**BRIEF**: Repeat every record below exactly, leaving out the pictures.

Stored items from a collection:
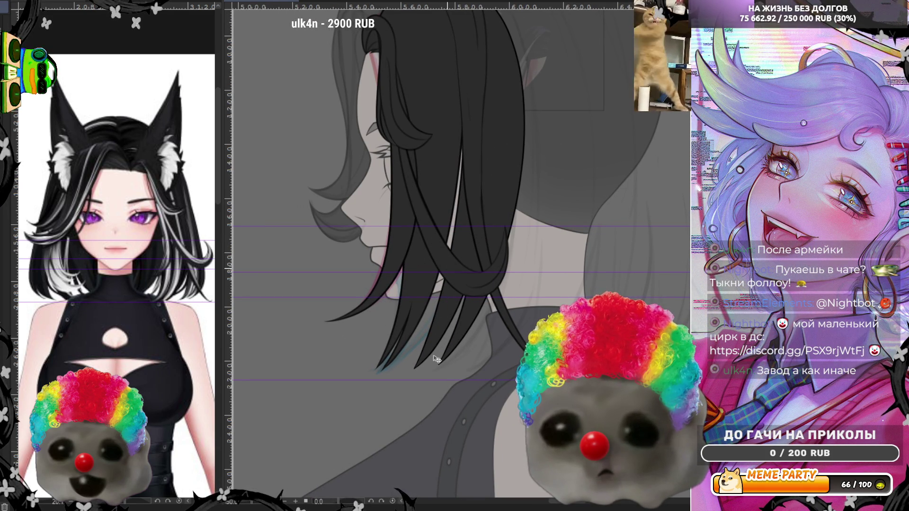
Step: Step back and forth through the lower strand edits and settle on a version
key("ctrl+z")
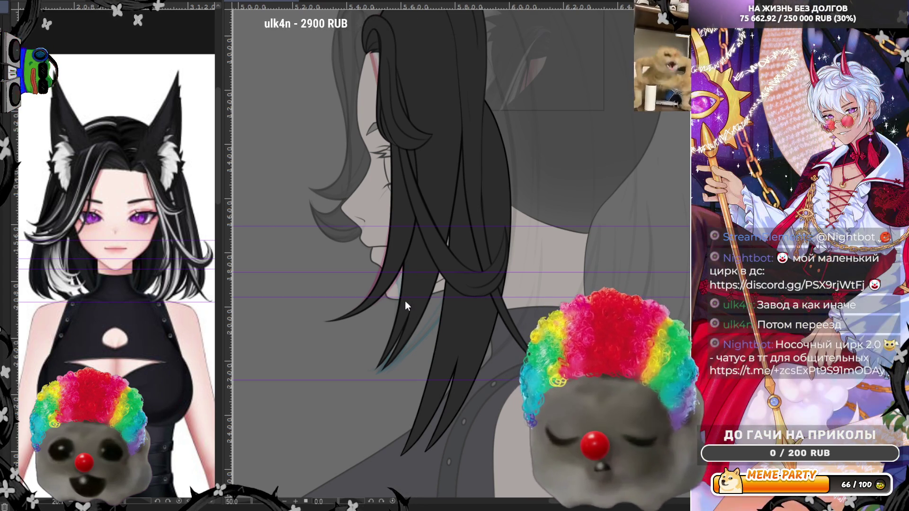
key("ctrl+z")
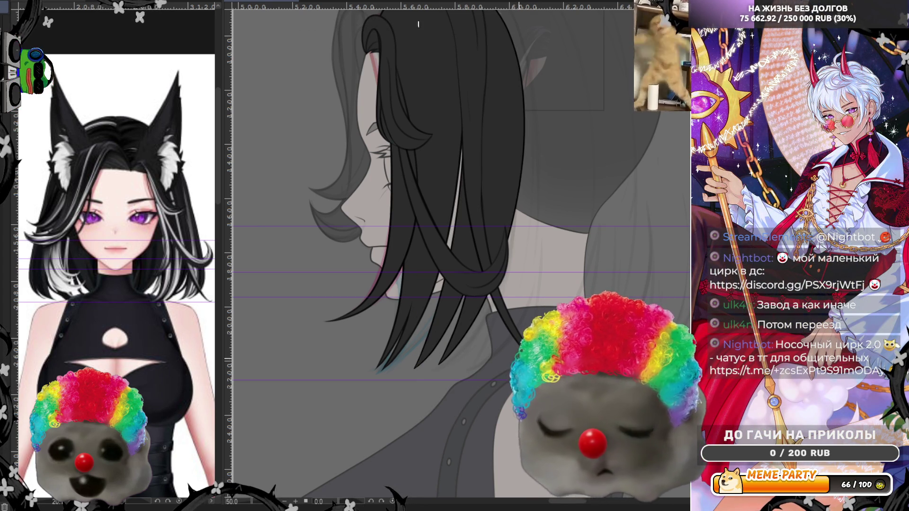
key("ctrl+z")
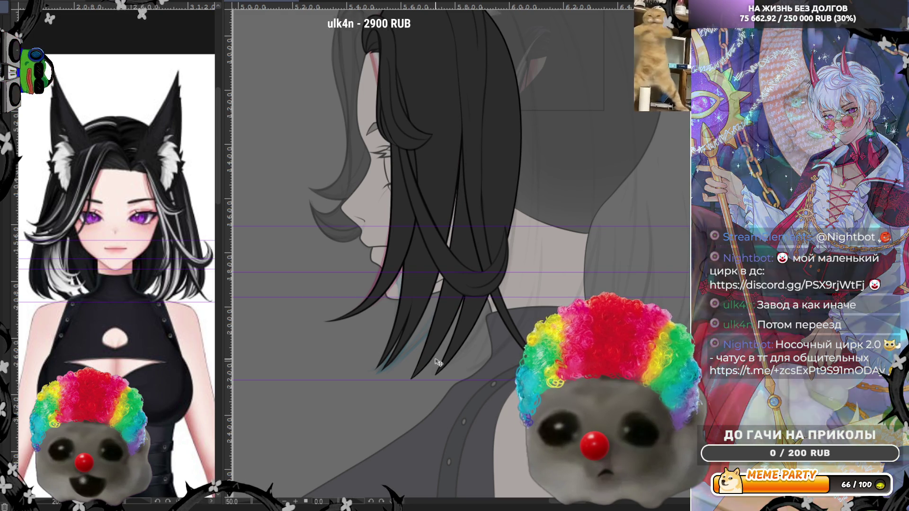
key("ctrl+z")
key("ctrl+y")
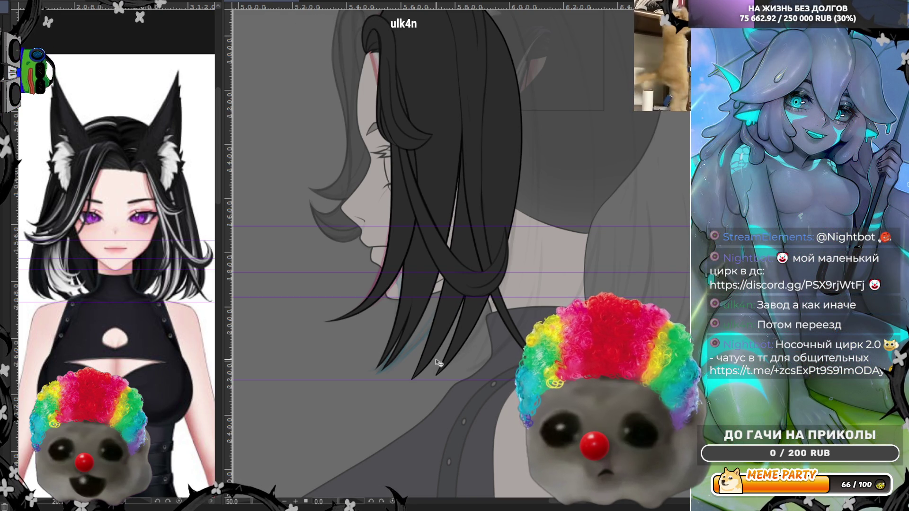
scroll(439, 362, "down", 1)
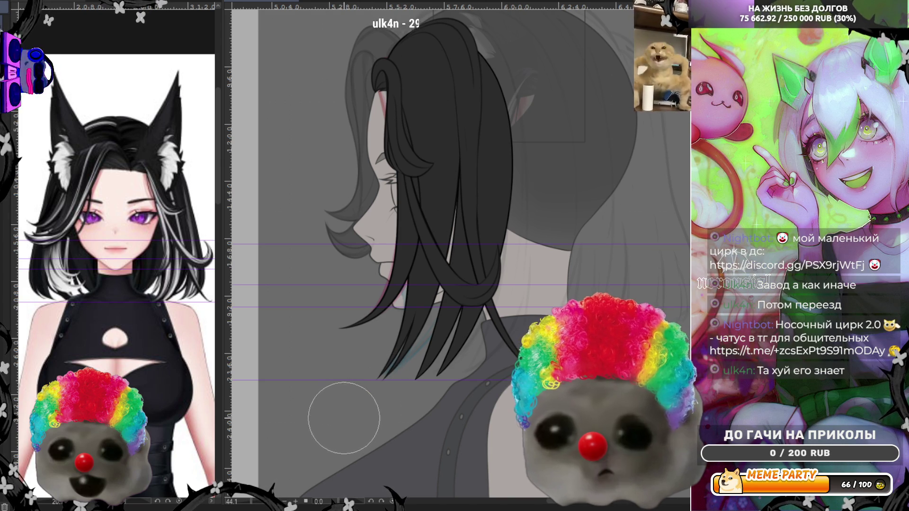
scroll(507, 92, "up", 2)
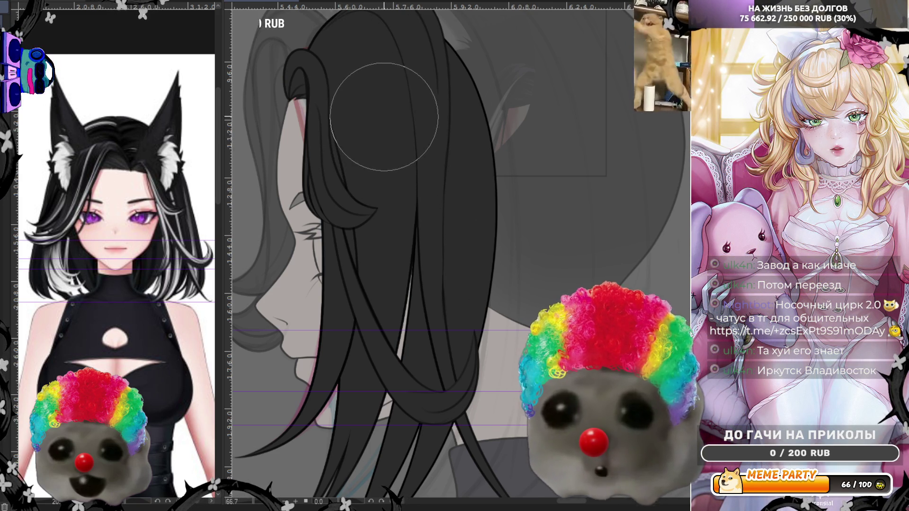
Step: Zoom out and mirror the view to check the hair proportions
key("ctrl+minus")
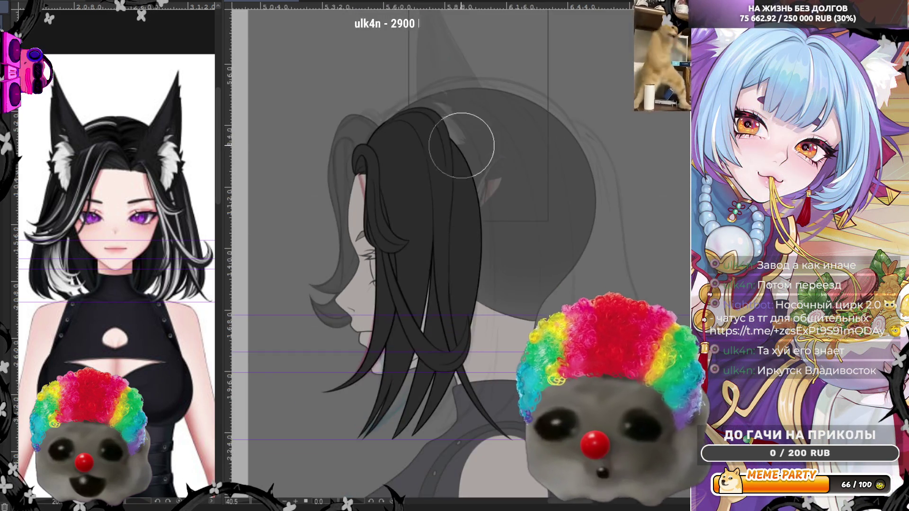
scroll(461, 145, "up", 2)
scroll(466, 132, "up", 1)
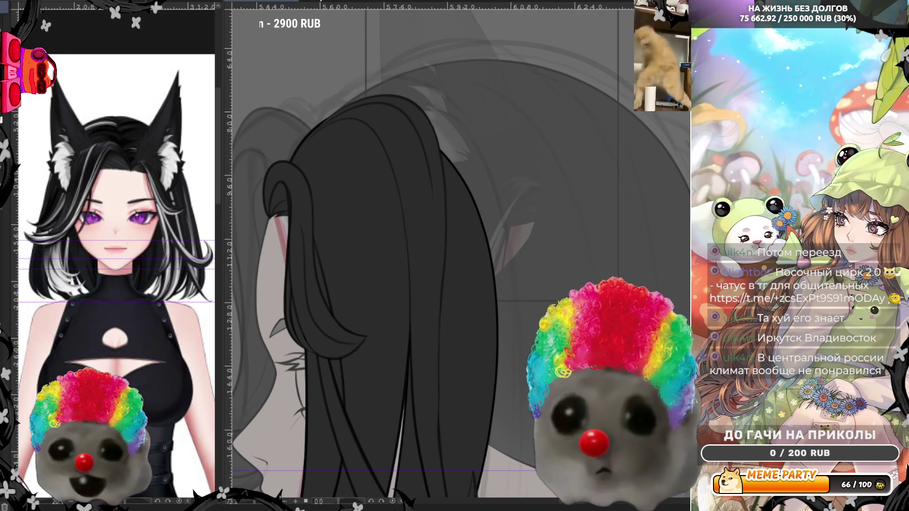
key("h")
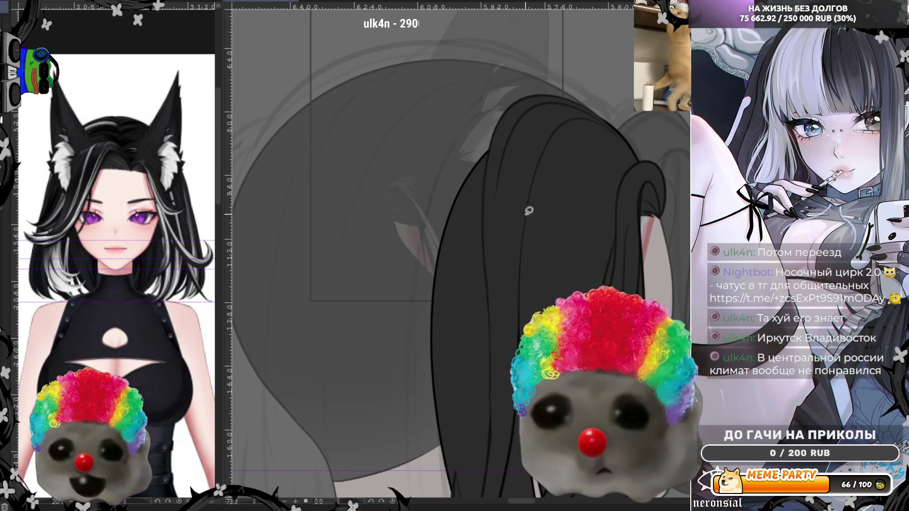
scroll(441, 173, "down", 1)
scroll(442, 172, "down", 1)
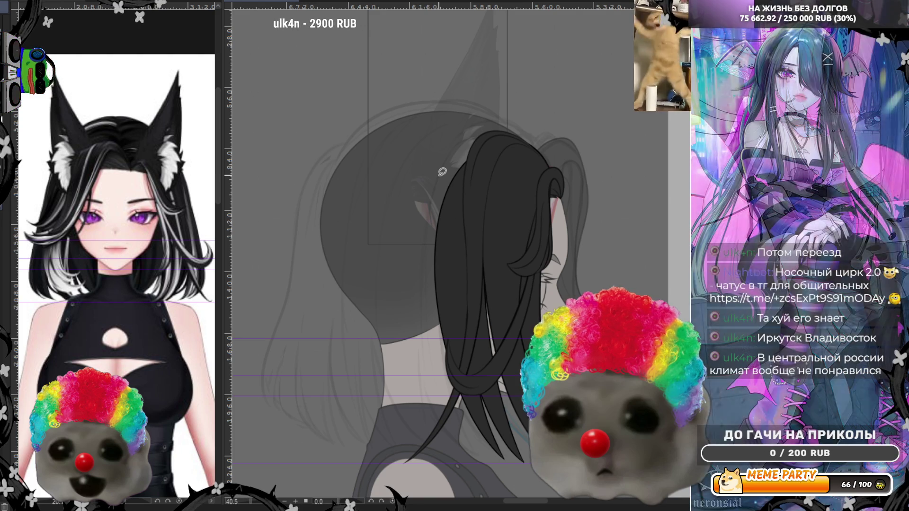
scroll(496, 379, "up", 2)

**SOLVED EXERCISE**:
Step: Step back and forth through the lower strand edits and settle on a version
key("ctrl+z")
key("ctrl+z")
key("ctrl+z")
key("ctrl+z")
key("ctrl+y")
scroll(439, 362, "down", 1)
scroll(507, 92, "up", 2)
Step: Zoom out and mirror the view to check the hair proportions
key("ctrl+minus")
scroll(461, 145, "up", 2)
scroll(466, 132, "up", 1)
key("h")
scroll(441, 173, "down", 1)
scroll(442, 172, "down", 1)
scroll(496, 379, "up", 2)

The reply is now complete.